All students learn differently, but according to David Lougee of Silver City New Mexico, each can thrive when instructional needs are met.
When you have a group of students in your classroom, chances are they’ll have a variety of individual learning styles. One lesson will not reach every child the same, which means instructors need to consider incorporating a concept called differentiated instruction. According to David Lougee of Silver City New Mexico, research has shown that differentiated instruction is very beneficial to students who struggle to keep up in the classroom or who have specific learning disabilities. There are many different ways to implement the method, but David Lougee will focus on four ways specifically.
The school district or state will set educational standards regarding content that must be taught in the classroom. The key here is understanding each student’s familiarity with the subject beforehand. David Lougee of Silver City New Mexico goes on to explain by saying that some kids will be completely unfamiliar with the information. Others will have partial mastery or know the information before the lesson begins.
To address the issue, David Lougee of Silver City New Mexico recommends differentiating the content by breaking students up into groups and giving them appropriate levels of material based on their familiarity with the topic. Students who are brand new to a concept can begin with lower-level skills like comprehension and vocabulary. Students with partial mastery might analyze information and apply what they read to a problem. Those in a higher level of proficiency could work on creativity and sharing.
Learning styles are defined as visual, auditory, kinesthetic, and linguistic. Every child has a preference, which means successful lesson plans deliver the material in all forms. Some students need more support from the teacher and will progress after individualized attention. Others can move forward on their own if they have the right materials. David Lougee of Silver City New Mexico recommends using differentiated instruction in the process by offering text for visual and linguistic learners, audiobooks and lectures for auditory learners, and interactive assignments to kinesthetic learners.
When the lesson is over, the students need to be evaluated for their comprehension of the material. Many teachers will choose to use tests and quizzes to determine mastery. However, David Lougee of Silver City New Mexico recommends taking into consideration each child’s learning style to individualize their final products. Many children are not good test-takers because they can’t focus or because they get nervous.

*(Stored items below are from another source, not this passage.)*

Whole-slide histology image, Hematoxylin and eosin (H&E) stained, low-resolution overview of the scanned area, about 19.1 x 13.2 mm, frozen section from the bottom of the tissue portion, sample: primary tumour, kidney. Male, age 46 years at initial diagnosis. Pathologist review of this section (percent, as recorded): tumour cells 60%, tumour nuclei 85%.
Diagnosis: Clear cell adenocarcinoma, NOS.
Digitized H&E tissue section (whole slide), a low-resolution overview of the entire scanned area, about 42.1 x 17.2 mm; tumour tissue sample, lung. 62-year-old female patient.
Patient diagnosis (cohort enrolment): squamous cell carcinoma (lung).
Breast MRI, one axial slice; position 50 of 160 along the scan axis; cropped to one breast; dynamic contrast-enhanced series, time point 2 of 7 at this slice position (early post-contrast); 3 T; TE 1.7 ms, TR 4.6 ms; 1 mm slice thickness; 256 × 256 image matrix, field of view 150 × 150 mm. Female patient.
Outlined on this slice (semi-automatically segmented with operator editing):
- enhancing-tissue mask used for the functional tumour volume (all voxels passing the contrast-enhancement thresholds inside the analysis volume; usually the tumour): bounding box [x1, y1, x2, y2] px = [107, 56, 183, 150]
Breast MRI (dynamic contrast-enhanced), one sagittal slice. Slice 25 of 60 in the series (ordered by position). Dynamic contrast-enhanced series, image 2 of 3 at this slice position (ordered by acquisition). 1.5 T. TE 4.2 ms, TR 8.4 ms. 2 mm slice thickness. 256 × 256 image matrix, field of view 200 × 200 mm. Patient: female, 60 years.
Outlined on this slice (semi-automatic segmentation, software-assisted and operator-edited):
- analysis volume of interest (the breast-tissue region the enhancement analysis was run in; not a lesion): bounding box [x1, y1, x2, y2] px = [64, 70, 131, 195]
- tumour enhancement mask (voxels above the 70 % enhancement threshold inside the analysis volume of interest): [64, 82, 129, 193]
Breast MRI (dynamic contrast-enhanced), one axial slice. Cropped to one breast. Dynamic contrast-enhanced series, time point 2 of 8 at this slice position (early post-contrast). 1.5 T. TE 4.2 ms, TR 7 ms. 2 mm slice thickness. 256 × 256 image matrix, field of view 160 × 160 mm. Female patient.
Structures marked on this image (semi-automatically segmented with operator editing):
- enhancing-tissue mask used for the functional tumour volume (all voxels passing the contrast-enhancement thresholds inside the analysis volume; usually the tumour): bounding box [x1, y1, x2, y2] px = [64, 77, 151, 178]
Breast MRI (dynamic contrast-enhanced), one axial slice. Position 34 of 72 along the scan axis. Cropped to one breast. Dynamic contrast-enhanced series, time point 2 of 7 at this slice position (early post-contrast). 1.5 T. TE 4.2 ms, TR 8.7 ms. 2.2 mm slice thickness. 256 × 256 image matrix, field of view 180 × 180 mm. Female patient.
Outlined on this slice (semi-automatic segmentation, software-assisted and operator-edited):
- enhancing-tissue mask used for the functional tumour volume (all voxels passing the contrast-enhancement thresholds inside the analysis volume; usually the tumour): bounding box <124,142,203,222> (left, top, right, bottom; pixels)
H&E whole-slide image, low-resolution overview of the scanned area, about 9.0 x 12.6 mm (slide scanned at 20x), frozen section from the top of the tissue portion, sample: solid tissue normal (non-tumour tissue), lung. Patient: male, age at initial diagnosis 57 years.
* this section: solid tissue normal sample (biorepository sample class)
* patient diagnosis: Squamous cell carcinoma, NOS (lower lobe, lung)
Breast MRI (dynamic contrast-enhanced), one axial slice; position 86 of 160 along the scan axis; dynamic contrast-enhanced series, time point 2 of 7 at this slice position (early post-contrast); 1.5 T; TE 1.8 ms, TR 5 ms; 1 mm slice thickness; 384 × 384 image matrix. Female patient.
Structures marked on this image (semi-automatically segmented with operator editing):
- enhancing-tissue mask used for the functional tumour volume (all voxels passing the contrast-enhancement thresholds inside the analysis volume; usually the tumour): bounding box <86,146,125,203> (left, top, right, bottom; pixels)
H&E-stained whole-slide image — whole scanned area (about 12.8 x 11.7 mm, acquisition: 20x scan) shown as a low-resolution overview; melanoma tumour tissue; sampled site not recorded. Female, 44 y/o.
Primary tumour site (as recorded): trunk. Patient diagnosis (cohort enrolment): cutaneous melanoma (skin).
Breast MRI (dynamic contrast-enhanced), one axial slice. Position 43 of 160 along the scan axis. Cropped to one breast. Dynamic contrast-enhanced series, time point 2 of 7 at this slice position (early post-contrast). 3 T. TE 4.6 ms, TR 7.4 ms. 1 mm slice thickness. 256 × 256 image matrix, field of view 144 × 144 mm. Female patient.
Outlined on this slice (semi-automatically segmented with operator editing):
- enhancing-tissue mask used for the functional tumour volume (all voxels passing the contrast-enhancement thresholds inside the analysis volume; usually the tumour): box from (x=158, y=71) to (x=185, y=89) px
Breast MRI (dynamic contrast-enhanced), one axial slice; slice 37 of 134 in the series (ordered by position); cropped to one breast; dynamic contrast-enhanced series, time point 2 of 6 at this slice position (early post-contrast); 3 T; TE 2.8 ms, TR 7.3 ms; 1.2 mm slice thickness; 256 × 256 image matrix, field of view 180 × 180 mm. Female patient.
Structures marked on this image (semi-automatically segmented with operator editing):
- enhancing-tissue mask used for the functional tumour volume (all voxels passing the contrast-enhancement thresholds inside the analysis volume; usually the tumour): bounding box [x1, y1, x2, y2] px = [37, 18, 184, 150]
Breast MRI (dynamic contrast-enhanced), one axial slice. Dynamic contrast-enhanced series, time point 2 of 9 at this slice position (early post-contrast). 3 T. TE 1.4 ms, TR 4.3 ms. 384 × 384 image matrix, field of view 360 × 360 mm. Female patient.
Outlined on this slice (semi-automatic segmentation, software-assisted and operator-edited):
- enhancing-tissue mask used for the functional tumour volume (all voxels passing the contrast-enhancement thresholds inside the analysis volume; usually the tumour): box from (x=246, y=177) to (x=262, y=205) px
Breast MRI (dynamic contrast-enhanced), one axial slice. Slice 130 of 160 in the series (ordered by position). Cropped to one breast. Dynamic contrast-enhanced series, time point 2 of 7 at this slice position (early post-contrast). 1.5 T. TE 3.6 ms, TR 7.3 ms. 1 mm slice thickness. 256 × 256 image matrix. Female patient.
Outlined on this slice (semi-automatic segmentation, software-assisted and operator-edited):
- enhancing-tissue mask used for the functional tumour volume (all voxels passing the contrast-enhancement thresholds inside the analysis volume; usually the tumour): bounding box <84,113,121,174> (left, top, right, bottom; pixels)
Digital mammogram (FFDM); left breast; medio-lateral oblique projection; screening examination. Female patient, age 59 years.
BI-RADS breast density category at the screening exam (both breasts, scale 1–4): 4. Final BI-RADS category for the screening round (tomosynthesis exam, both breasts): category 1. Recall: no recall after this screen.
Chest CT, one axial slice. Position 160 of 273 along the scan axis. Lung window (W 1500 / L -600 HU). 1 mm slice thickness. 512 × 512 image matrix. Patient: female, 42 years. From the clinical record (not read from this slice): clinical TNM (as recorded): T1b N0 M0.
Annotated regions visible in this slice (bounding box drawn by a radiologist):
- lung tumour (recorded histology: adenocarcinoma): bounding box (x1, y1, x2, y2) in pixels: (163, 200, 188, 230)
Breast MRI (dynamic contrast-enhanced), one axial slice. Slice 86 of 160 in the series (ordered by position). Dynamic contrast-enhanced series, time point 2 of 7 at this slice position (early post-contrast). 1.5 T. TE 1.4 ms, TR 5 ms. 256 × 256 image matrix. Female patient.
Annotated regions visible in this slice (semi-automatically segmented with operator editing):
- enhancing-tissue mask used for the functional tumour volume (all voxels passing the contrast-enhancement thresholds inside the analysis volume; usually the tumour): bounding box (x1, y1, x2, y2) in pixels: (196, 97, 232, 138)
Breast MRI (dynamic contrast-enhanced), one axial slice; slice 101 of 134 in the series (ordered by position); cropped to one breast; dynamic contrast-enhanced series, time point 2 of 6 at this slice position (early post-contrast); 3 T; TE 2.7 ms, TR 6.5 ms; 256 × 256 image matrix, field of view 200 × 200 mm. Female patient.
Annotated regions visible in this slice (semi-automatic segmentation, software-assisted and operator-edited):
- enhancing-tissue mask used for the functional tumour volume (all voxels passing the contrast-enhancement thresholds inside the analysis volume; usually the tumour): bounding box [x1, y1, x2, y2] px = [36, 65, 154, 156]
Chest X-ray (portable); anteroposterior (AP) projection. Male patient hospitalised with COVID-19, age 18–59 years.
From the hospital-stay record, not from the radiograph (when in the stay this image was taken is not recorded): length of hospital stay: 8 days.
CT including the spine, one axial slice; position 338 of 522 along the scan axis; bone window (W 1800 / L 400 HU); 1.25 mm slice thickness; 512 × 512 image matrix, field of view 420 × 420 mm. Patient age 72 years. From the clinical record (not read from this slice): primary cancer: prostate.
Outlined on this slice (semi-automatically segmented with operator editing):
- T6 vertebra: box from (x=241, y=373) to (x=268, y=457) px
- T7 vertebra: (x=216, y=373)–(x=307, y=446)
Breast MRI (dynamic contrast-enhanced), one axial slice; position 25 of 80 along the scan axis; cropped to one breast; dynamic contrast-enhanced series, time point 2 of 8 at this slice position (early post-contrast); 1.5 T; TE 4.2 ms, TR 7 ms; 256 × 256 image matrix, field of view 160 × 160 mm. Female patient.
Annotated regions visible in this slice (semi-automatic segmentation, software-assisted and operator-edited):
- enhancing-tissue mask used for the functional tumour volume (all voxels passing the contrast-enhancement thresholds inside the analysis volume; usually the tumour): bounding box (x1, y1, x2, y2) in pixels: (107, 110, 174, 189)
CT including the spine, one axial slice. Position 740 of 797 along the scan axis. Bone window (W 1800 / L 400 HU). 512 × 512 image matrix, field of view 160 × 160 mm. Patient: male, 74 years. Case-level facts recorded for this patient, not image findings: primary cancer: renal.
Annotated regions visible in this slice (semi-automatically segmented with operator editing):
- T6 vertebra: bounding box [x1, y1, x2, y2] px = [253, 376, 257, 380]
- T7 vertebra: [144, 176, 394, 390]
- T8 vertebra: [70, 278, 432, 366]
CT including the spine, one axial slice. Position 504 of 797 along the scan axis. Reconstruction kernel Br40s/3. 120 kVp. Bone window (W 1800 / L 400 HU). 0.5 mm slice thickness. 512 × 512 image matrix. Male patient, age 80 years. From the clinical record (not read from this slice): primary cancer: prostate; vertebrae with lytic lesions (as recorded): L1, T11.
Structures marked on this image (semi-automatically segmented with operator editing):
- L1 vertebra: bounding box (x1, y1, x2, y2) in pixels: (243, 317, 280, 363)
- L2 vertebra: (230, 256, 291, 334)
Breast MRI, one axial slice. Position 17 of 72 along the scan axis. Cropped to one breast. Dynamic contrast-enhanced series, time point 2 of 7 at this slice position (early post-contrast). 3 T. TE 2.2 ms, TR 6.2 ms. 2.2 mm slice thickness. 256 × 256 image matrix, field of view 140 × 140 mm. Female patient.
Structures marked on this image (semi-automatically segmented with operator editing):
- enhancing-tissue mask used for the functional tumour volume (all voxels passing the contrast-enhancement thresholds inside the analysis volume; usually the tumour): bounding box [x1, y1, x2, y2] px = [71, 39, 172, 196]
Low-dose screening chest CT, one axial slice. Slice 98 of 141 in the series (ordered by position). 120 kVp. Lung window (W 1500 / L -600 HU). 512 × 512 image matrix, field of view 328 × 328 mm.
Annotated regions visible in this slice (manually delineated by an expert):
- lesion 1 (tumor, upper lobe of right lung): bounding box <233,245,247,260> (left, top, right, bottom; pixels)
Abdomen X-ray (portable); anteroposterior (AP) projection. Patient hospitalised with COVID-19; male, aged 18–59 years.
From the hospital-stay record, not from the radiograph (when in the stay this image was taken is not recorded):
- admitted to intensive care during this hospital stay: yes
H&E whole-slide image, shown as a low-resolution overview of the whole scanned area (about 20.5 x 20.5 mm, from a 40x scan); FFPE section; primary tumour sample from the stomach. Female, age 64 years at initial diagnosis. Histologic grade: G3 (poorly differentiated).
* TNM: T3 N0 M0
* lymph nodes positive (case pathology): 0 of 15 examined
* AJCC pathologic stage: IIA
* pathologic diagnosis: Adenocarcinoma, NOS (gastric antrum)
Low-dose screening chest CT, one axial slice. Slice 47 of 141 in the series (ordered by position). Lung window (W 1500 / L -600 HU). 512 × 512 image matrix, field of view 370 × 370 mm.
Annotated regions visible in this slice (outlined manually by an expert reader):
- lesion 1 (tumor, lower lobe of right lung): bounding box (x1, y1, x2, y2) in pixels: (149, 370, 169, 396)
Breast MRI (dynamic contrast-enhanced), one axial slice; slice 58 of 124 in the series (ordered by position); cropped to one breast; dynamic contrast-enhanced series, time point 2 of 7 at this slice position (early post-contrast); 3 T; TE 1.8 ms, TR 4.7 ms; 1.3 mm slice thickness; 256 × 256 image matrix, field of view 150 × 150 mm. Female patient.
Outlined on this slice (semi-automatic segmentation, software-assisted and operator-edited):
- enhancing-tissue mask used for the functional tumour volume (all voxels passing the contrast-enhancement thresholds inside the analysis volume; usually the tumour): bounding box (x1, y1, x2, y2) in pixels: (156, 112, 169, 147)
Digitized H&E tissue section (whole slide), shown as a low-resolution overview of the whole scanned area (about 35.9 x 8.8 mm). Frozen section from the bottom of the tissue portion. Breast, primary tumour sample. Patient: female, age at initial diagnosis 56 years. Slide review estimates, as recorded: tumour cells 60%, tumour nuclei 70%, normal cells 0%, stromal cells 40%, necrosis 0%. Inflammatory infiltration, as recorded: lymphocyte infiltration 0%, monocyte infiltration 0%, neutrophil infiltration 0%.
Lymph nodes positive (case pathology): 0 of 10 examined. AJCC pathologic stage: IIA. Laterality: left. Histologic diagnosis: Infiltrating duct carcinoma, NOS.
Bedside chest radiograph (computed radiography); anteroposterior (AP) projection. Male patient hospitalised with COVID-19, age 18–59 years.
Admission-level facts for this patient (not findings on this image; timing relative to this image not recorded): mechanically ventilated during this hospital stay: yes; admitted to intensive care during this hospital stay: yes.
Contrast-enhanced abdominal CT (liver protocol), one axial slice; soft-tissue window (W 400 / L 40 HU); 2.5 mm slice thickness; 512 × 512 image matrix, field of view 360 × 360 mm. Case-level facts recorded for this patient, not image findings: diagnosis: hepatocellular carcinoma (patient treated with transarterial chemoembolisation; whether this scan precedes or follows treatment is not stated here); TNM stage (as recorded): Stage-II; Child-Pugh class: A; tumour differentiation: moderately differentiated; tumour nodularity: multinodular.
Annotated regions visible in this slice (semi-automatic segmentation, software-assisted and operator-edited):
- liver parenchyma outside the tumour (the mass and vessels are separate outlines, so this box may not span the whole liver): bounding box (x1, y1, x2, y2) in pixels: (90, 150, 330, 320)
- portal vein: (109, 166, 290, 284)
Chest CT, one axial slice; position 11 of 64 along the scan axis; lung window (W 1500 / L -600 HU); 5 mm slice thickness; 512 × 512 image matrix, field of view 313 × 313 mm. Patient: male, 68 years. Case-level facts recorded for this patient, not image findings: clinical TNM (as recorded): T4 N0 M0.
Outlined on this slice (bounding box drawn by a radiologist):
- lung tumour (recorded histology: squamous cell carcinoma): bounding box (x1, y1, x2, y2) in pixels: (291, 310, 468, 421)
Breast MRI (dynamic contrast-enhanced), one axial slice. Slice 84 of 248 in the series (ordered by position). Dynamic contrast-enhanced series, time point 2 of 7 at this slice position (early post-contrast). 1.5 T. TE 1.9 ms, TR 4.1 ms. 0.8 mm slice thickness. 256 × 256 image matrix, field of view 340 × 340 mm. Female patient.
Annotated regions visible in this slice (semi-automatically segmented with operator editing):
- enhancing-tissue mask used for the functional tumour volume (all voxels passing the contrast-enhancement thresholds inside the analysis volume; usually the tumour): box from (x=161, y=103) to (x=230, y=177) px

For linguistic learners, teachers may want to ask for a book report. Visual learners might best represent their knowledge through charts and graphic organizers. Auditory learners could prefer making a presentation, while kinesthetic learners might want to bring in a diorama.
Finally, make sure you are setting your students up for success by giving them the best learning environment possible. David Lougee of Silver City New Mexico explains that the environment should be both physically and psychologically comfortable. The classroom should be fun and inviting, with many different areas set aside for individual and group work. Many teachers enjoy setting up reading corners with cool chairs and soft furnishings. David Lougee’s final tip is to rid your class of distractions and create quiet times.